Erro, who was previously absorbed by the immediate problems of mounting the telescope, now recognized the weaknesses of the brand-new observatory. Then Shapley approached Erro to invite Lorenzo Tena to come to Harvard. They needed young astronomers, and it would do Tena a world of good to become familiar with other telescopes and to see the North American way of conducting scientific research. Besides, Shapley realized during his days in Mexico that the idea of change was not unappealing to the boy.
“What do you mean you’re going to the United States?” Erro’s voice trembled as he checked his hearing aid with one hand. “Who is going to study the magnitude of stellar colors and the spectra of the austral Milky Way? You belong to the southern sky, the galactic pole, to Carina, to the constellations of the Southern Cross, to the Magellanic Clouds. You’re indispensable to me. On top of everything else, the Schmidt camera has defects, and although these don’t hinder its operation, they cannot be corrected until after the war.”

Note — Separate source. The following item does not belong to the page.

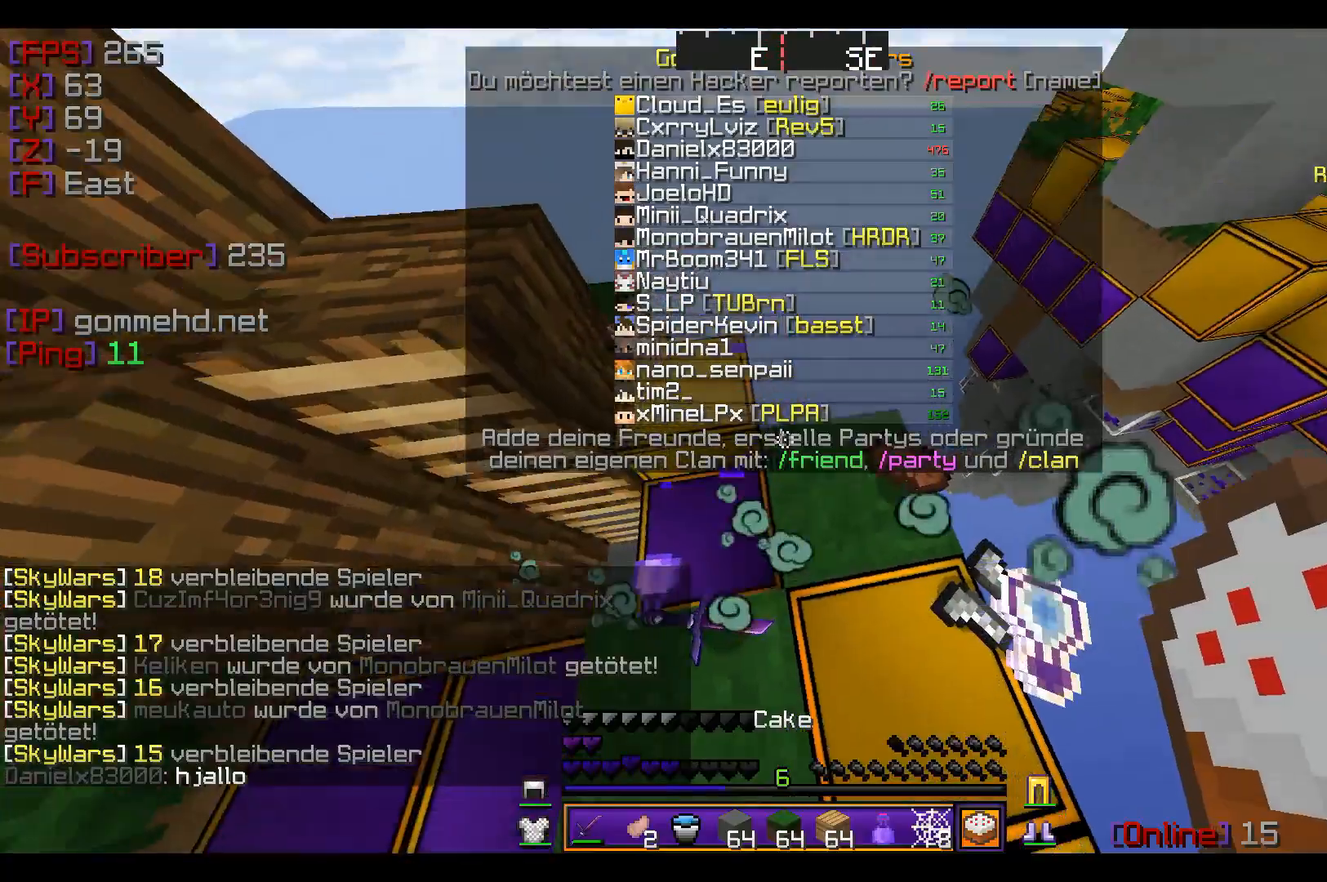
{"keys": [], "mouse": [], "events": [[167, "d", "up"]]}
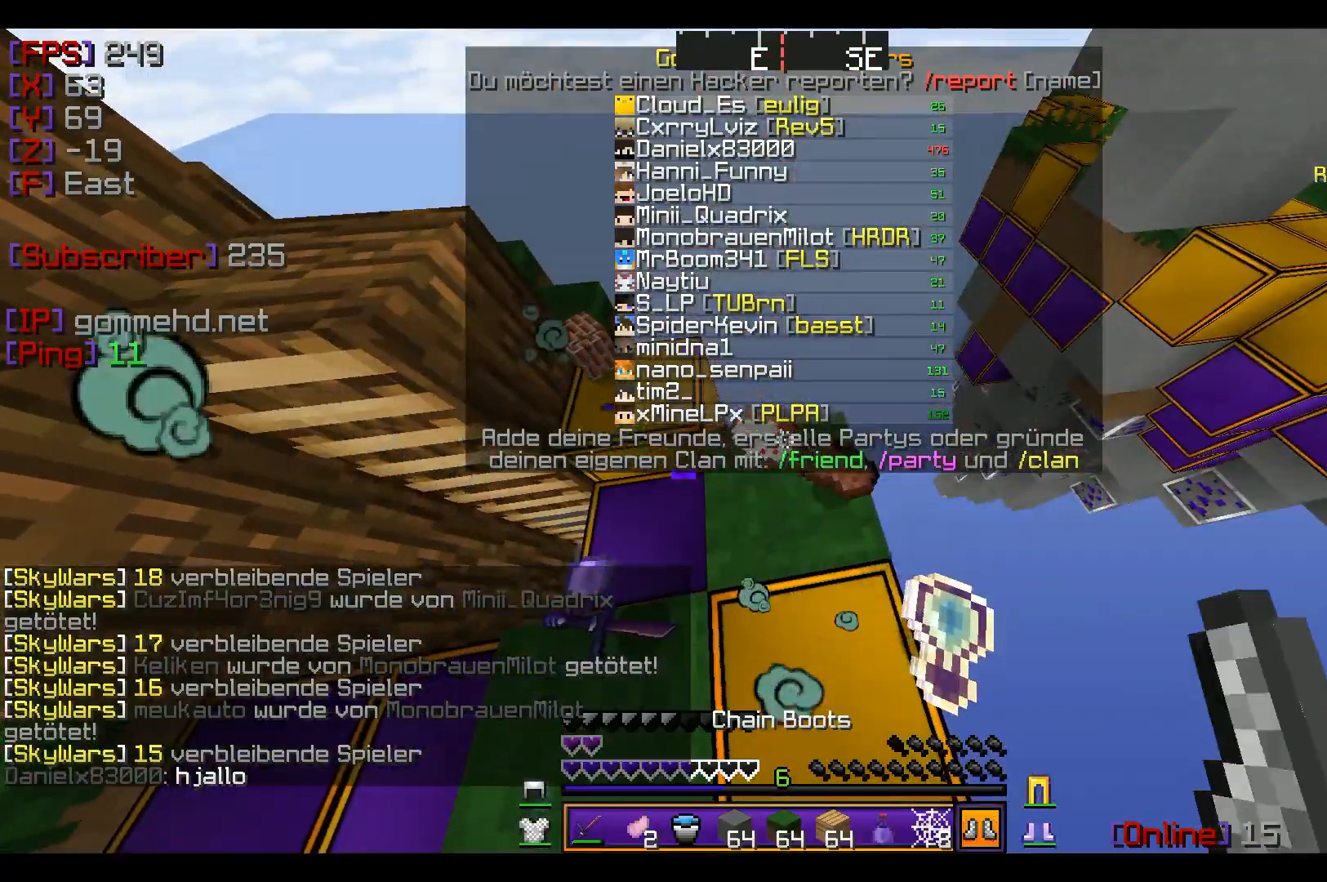
{"keys": [], "mouse": [], "events": []}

Lorenzo remembered his first night in front of the telescope and the emotion he felt at seeing the sky. When he went by to say
good-bye to Erro, he decided to say good-bye to the Schmidt as well. His fate was sealed. He would devote himself to the science of the stars. From his planet Earth, he would study the objects in the sky: the sun, the small planets, the comets, meteors and meteorites, and interstellar matter. From the moment he had opened the cupola of the telescope and aimed it at the sky, he had begun advancing toward that still elusive place that made him feel he was beginning to be happy.